The purpose of a heads up display is to provide critical data to the viewer while not distracting him or her from the primary task for which the data is needed. It informs a fighter jet pilot of heading, altitude, air speed and orientation to the horizon line, among other data, which lessens the need for the pilot to look down at the instrument panel. Commercial planes have similar HUDs, and some automobiles feature one showing speed. Motorcycle helmets with a heads up display on the visor shield project speed and gear number.
The type of display used in aircraft requires three basic parts: a computer, combiner and an overhead projector unit (OPU). The computer interfaces with the aircraft to collect and format data from the flight management system as well as other systems, while the OPU projects the data on to a combiner. A combiner is made of coated, transparent glass that only reflects light in the green wavelength. The OPU is installed behind the pilot’s head, while the combiner is installed in the field of vision.
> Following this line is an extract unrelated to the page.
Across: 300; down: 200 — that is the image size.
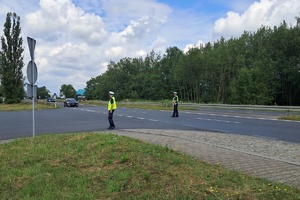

In some models, the OPU and combiner are one unit.
Refocusing the eyes can cause fatigue, so an aircraft’s heads up display is “focused at infinity” allowing the pilot to read the display without shifting focus. When used in automobiles, the display is focused closer, somewhere near the end of the hood. Motorcycle helmets also have a relative focal point for maximum comfort.
This type of display can also be ocular, worn as a portable device over one eye. This type of HUD is most often used by military in the field to display tactical information. Experiments are also ongoing for development of a heads up display that would send information directly to the eye’s retina.
Other types of HUD devices in development will use Synthetic Vision Systems (SVS) to display real-world computer-generated terrain from high-resolution databases. When an aircraft is in flight with no visibility, for example, this type would render surrounding land on the display. If the aircraft’s vector were headed for an obstacle, the obstacle would change color in the display to warn the pilot, providing ample time to change course.